FCA fines for failings in oversight of third party claims handling

On 30 October 2018 the FCA announced that it had fined Liberty Mutual Insurance Europe SE (Liberty) £5,280,800. The fine relates to failures in Liberty’s oversight of claims and complaints relating to mobile phone insurance for the period 5 July 2010 until 7 June 2015.

According to the Final Notice issued by the FCA, Liberty had entered into a relationship with a third party coverholder (Coverholder) which enabled the Coverholder to provide mobile phone insurance to UK retail customers. Though underwritten by Liberty, functions such as claims adjustment and complaints handling were provided by the Coverholder – which was itself authorised. Liberty retained the regulatory responsibility to ensure that such claims and complaints complied with requirements.  It was aware this new venture carried regulatory risks and that it was not best placed to police compliance, yet did not carry out a proper risk assessment and implement appropriate board level responsibility.

 The FCA highlighted a number of issues with the claims and complaints handling by the Coverholder:

  • Some claims were unfairly rejected or not properly investigated. Certain customers complained about this and subsequently had their original decision overturned creating a ‘de facto two stage claims process’;
  • Some complaints were dismissed without the Coverholder having undertaken a full investigation.


After FCA’s 2013 report into the market, Liberty enhanced its oversight of the third party which ultimately led to it appointing a Skilled Person to carry out a review, after spending significant time working to understand the Coverholder’s business model.

The FCA concluded that Liberty had breached Principle 3 (Management and Control) and Principle 6 (Customers’ interests) of the Principles for Business.  It said the failings were particularly serious because they caused the risk of loss to individual consumers and showed systemic weaknesses in Liberty’s procedures and management systems. Despite the fact the Coverholder was authorised, Liberty could not entrust the design and handling of the complaints process to it.
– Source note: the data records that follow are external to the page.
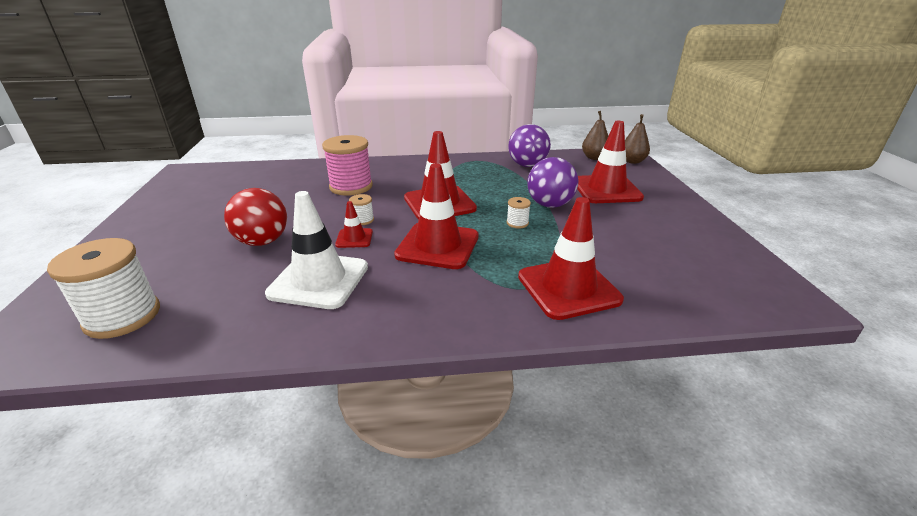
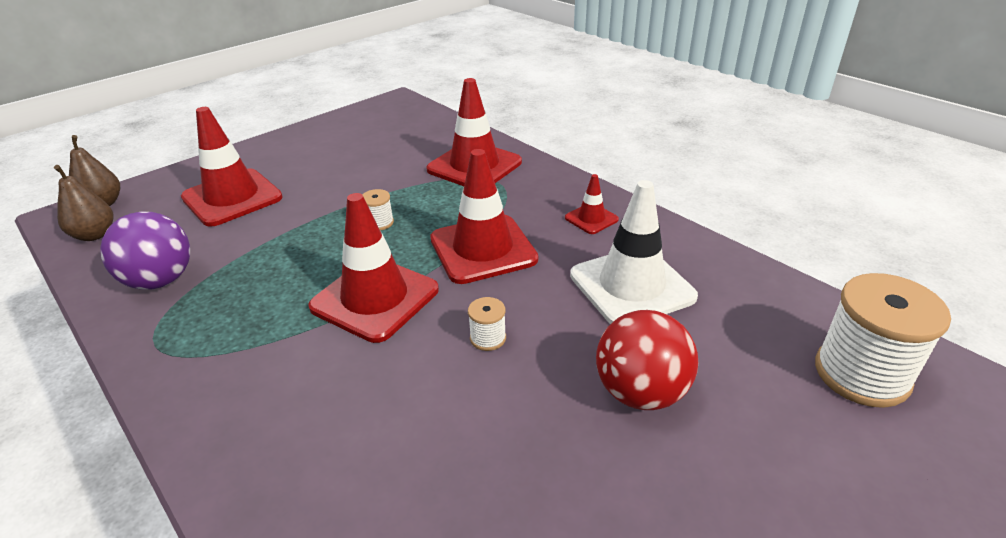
camera: 125 degrees left, 5 degrees up
(351, 187) = (390, 435): pink spool -> none
(354, 238) = (536, 315): red traffic cone -> red traffic cone (591, 219)
(549, 205) = (310, 219): purple ball -> none

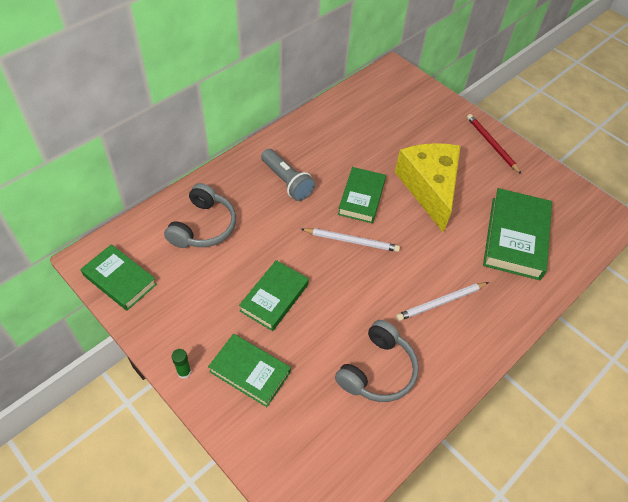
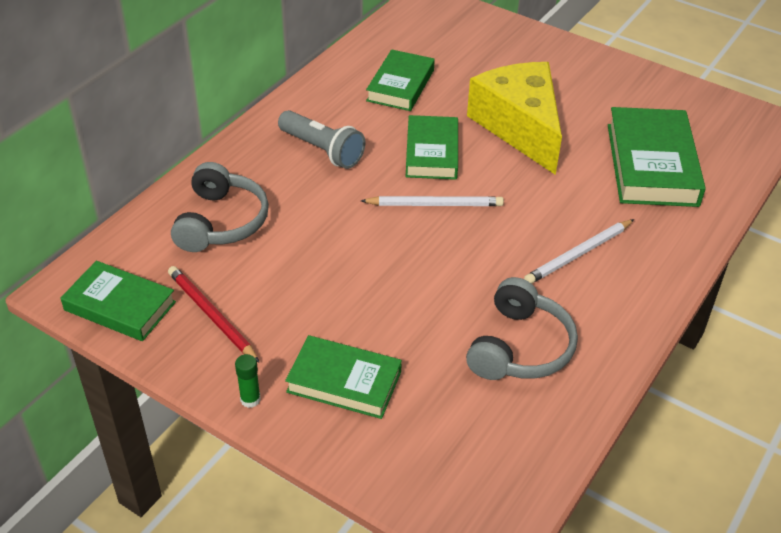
camera: 10 degrees left, 10 degrees down
(274, 297) = (349, 288): green book -> green book (400, 85)
(491, 144) = (585, 65): red pencil -> red pencil (211, 315)

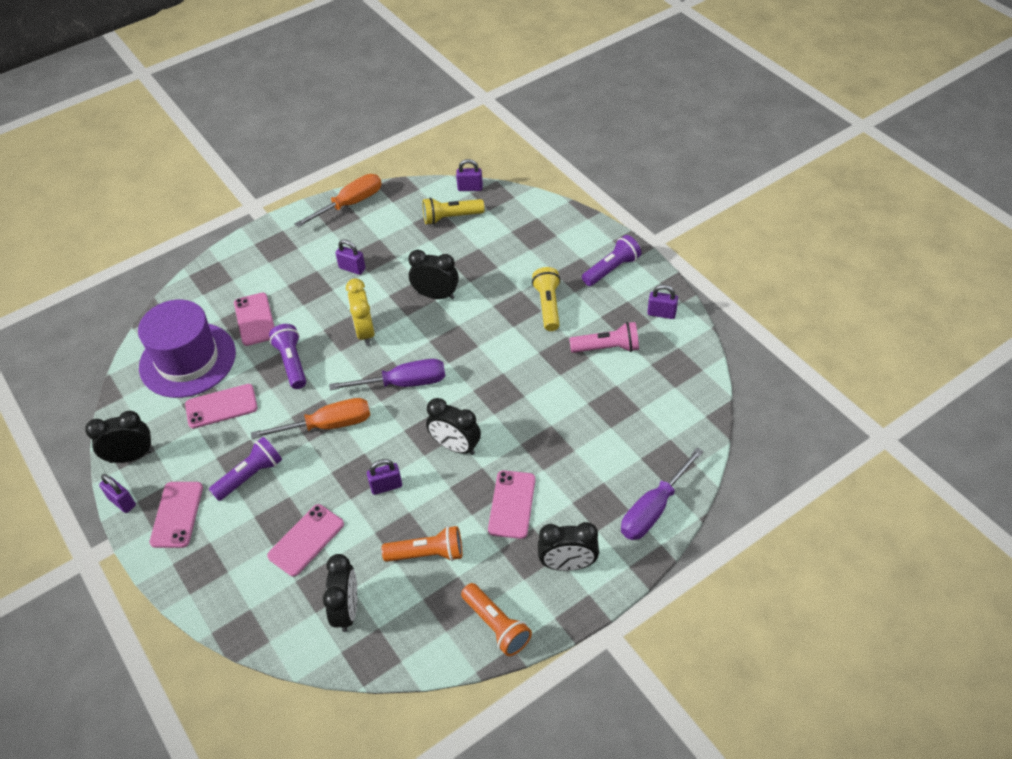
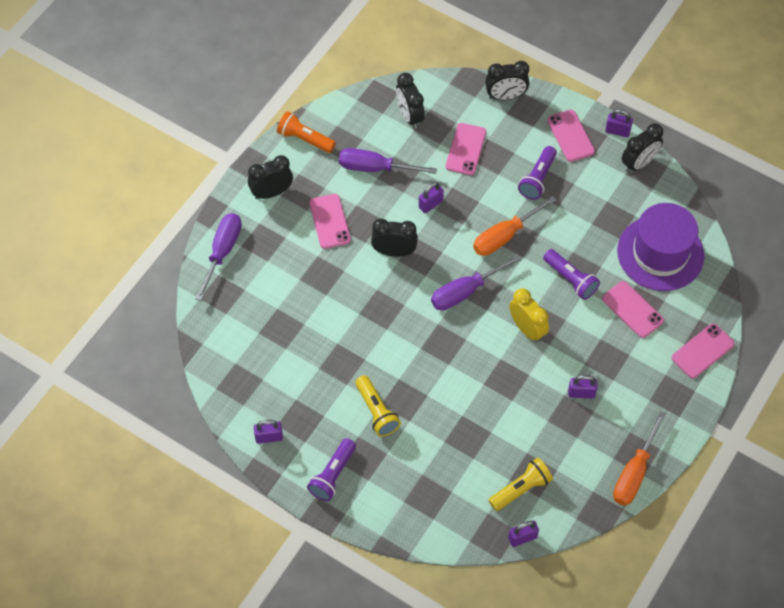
camera: 155 degrees right, 10 degrees up
(221, 406) = (601, 223): pink phone -> pink phone (702, 351)
(427, 554) = (374, 168): orange flashlight -> purple screwdriver
(436, 295) = (485, 389): black clock -> black clock (505, 96)
(607, 348) = (306, 383): pink flashlight -> none

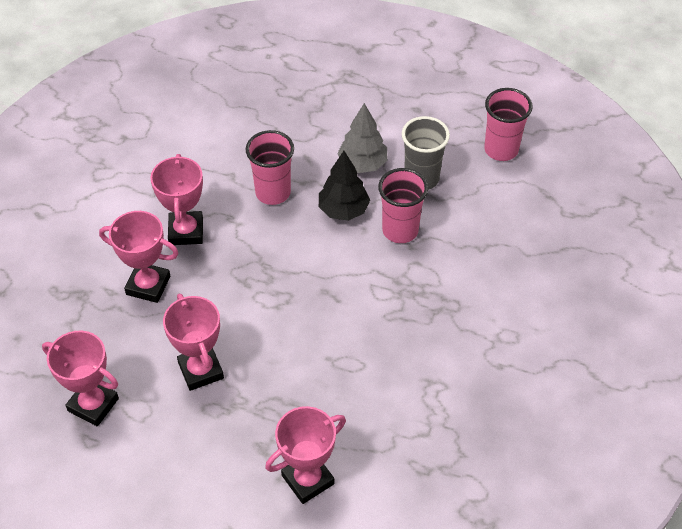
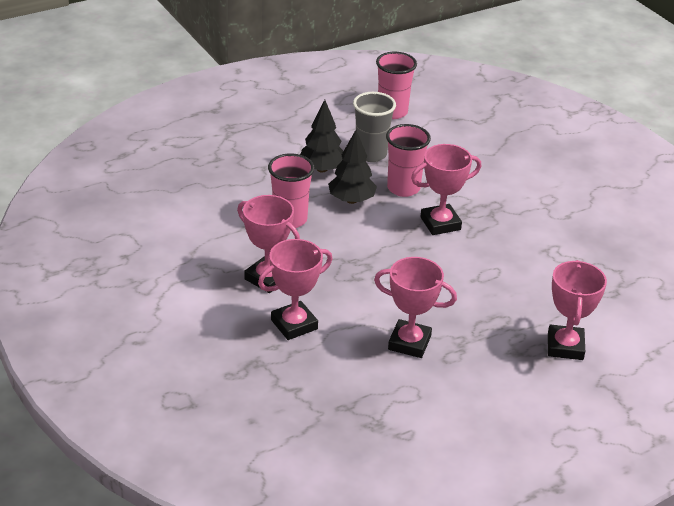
camera: 50 degrees left, 15 degrees down
(93, 404) = (373, 414): pink trophy -> pink trophy (440, 223)
(362, 164) = (322, 169): grey tree -> black tree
Liberty and the Coverholder had undertaken a voluntary redress and remediation exercise prior to the start of the Enforcement investigation. This was in respect of claims which may have been unfairly rejected by the Coverholder. The redress offered to customers was nearly £4 million which was taken into consideration when the FCA calculated the financial penalty. FCA also took into account the improvements Liberty had made, the appointment of external consultants and the fact it no longer writes the cover.  In addition, the financial penalty would have been £7,544,000 but for Liberty settling at an early stage and being eligible for a 30% discount.